Angestellte, die im Supermarkt Backwaren aufbacken, sind allergiegefährdet. Das ergab eine Studie, die das Imperial College in London gemeinsam mit dem Royal Brompton Hospital durchführte. Die Studie. die in der neuesten Ausgabe des Wissenschaftsmagazins „European Respiratory Journal“ erschien, fand heraus, dass neun Prozent der Bäcker, drei Prozent der Angestellten in Bäckereien und drei Prozent der Bäckergehilfen deutliche Anzeichen von Asthma aufweisen. Demnach sind die mit dem Backen betrauten Personen signifikant häufiger Asthmatiker, als normale Angestellte des Supermarkts.

Nach den jüngsten Untersuchungen leiden 15 Prozent der Angestellten an asthma-ähnlichen Zuständen, mehr als 26 Prozent gaben an, durch die Arbeit unter entzündeten Augen oder Nasenschleimhäute zu leiden.

„Dass Bäcker vermehrt unter Asthma leiden, ist schon länger bekannt, neu hingegen sind die Zahlen aus Backstuben in Supermärkten“, so Studienleiter Andrew Brand, vom Imperial Collage und Royal Brompton Hospital.

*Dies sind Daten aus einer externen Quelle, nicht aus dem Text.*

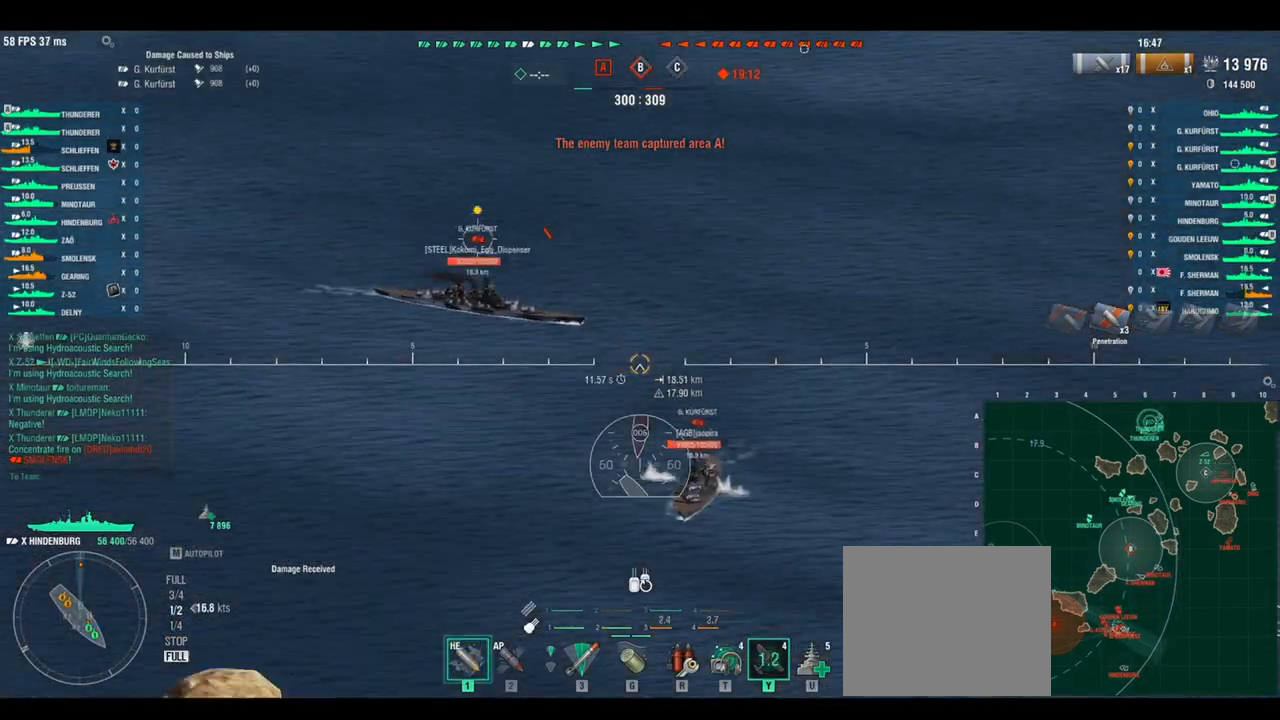
{"keys": ["s"], "events": []}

Die Zahlen sind, so die Forscher, mit denen anderer Angestellter von Bäckereien vergleichbar. Daher müssten auch für die betroffenen Personen im Supermarkt Arbeitsschutzmaßnahmen gelten. Dies sei um so wichtiger, als die Zahl der entsprechenden Backstuben in Großbritannien stetig zunehme.

Das Wissenschaftsteam hatte 239 Angestellte von 20 Aufbackstationen einer Supermarktkette untersucht. Die untersuchten Personen klagten über Atemschwierigkeiten. Neben den Fragebogen wurden auch Allergietests durchgeführt. Dabei zeigte sich, dass die Untersuchten nicht nur auf Mehl allergisch reagierten, sondern auch auf andere Backzutaten. Bei einem Viertel der Betroffenen konnten die Forscher nachweisen, dass es auch eine Sensibilisierung auf andere Stoffe gibt.